Wednesday, March 23, 2011

Dishing Out Mercy

The waitress targeted our friend for her request. We were eating together at a restaurant when our server approached him. “I’m giving you this, but I’ll take it off your bill,” she said as she placed in front of him a dessert he did not order.

“I’m in trouble,” she added when he looked perplexed. “I got it out to eat myself, but I’m not supposed to do that unless I’m on break. So I brought it to you.”

She turned away, leaving the four people at our table to try to make sense of what just happened. Meanwhile, the cheesecake looked just as tempting to our friend as it apparently had been to the server.
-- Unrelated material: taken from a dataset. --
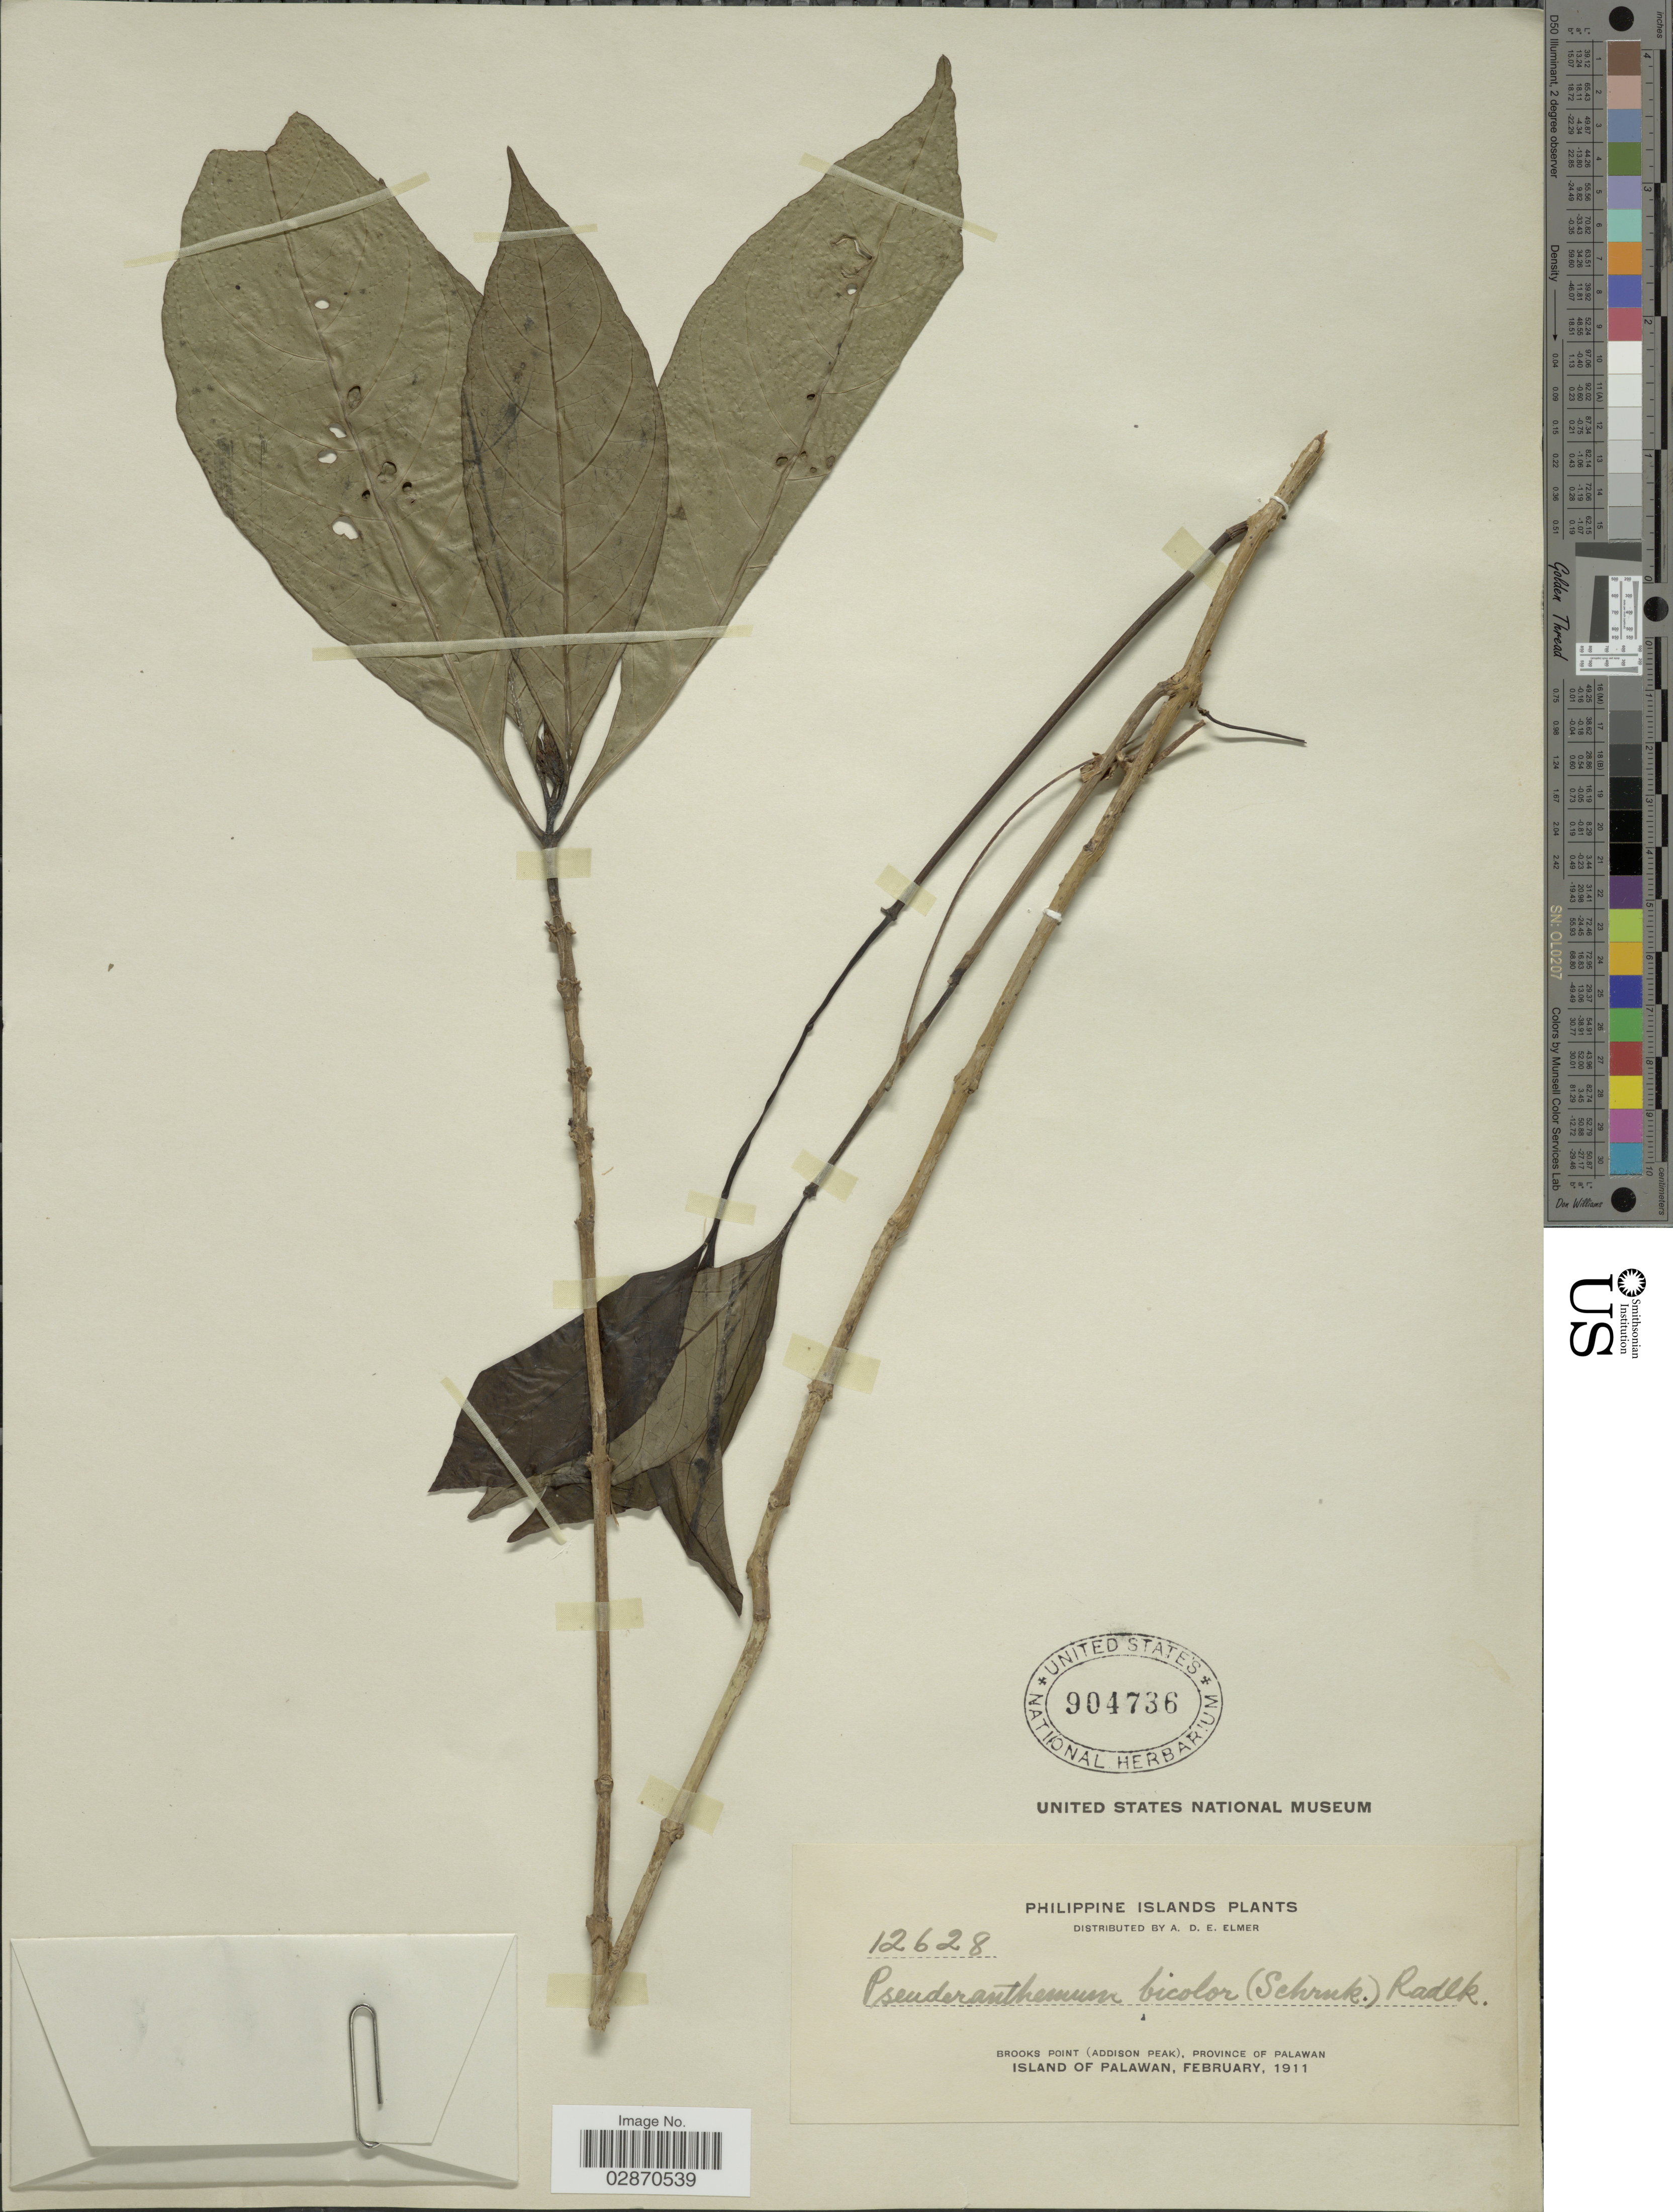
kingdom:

He picked up his fork.

“You must be really special for the server to bring you dessert you didn’t even order,” we teased.

When the woman brought our bills she slipped our friend’s under his dessert plate. “I brought you the cheesecake so my manager would think it was yours,” she explained. “I could have lost my job.”

“And I ate it,” our friend said easily, “so as it turns out it was mine.”

“I had to put the cheesecake on your bill,” she continued. “Otherwise my manger would know. It shouldn’t be that big of a deal,” she added with a touch of defiance. “

Termination for eating on the job? It did sound like a cruel and unusual punishment; maybe there was a back story.

“I’m going to give you the money to pay for it. I just can’t let my manager see me. Can you wait until my break? Maybe meet me outside?”

As she talked, I watched the woman carefully. It crossed my mind that she didn’t look particularly repentant. Although she spoke in a low voice and her words were urgent, her demeanor was cool, almost nonchalant.

As an observer to this little drama, I didn’t have a decision to make. I wondered fleetingly how our friend would handle it. Here was someone who did something she knew was against the rules and, when caught, devised an intricate plan that required the mercy of a complete stranger to cover it up. Would playing along encourage her to do the right thing the next time she was tempted?

“Nobody needs to lose a job in this economy,” responded our friend. “Don’t worry about the bill. I’ve got it covered.” It was a particularly generous gesture because he himself had himself been struggling through extended unemployment.

She didn’t know his job situation, but our server recognized that she’d been the one served. Her eyes filled. The tension she’d so successfully kept hidden surfaced. “Thank you.”

In the next few minutes we got to tell her a little about why Christians extend grace to people who don’t deserve it. In the telling, I was reminded that I am no different than our server. I have not deserved the grace I’ve received in my life either. Nevertheless, I have been let off the biggest hook of all because Christ paid for my mistakes.

When viewed objectively this kind of grace just doesn’t make sense. It even threatens the moral order of people who want, above everything else, to see the sinful get what they deserve.

It doesn’t really make sense to the one on the receiving end either. And that’s what makes grace so powerful and so wonderful.

See to it that no one falls short of the grace of God …~ Hebrews 12:15


Teresa said...

Mercy is something we crave but find it sometimes hard to grant...alot like forgiveness. Your story about the dessert was an encouragement to me. Thanks for sharing it. Love and miss you, Teresa Graham

GKCRusk said...

Thank you Kima. Your words and thoughts stay with me through my days.